The ATO does not require an exact figure from trustees when determining an arm’s-length fee for a service charged to the fund, according to a technical specialist.
Heffron head of education and content Lyn Formica said the regulator’s stance is clearly outlined in Law Companion Ruling 2021/2 and trustees are unlikely to trigger the non-arm’s-length expenditure rules as long as they make a reasonable attempt to arrive at an accurate figure.
“Have the parties made a reasonable attempt to work out what the arm’s-length fee would be and charge it? It doesn’t have to be perfect.
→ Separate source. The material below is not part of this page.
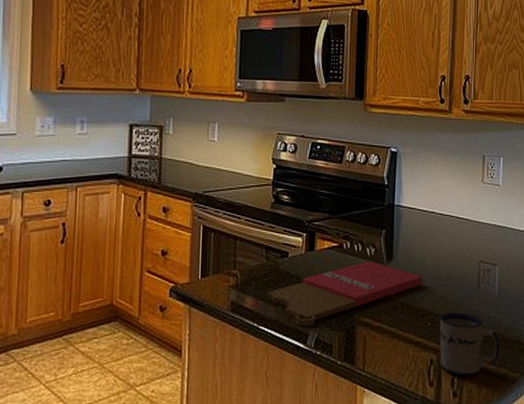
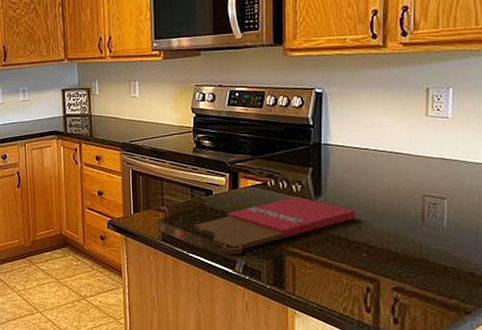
mug: present [439,312,500,377] -> none [376,244,451,306]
The ATO has specifically said in their Law Companion Ruling [2021/2] that they are just looking for a reasonable attempt,” Formica said during a briefing held by her firm last week.
“They will not take the time to investigate funds as long as the parties have made a reasonable attempt to do the right thing. For example, if you’re looking at a fund and they paid $1500 in accounting fees and you wonder whether the going rate was really $2000, no one’s going to care.
“I think $1500 compared to $2000 would be considered a reasonable attempt, as long as we’re not suggesting that something cost zero when, in fact, it would have been a service that costs $3000.
“This is one of those situations where you’re not going to get a standard, blanket answer for if the arm’s-length fee is going to be good enough.”
While she pointed out this is the current compliance approach taken by the ATO in relation to general expenses of the fund, it may not always be so, as she expected the regulator to update its guidance and provide more clarity on how specific expenses may be treated.
“We don’t know all the answers yet and we are still waiting for the ATO to review and update their law companion ruling,” she noted.
“We are also waiting for them to re-engage with industry on some draft changes they had made to Taxation Ruling 2010/1. This is the ruling about what is a contribution.
“Essentially, these draft changes could potentially solve some of our problems in relation to specific expense shortfalls, but not necessarily all of them.”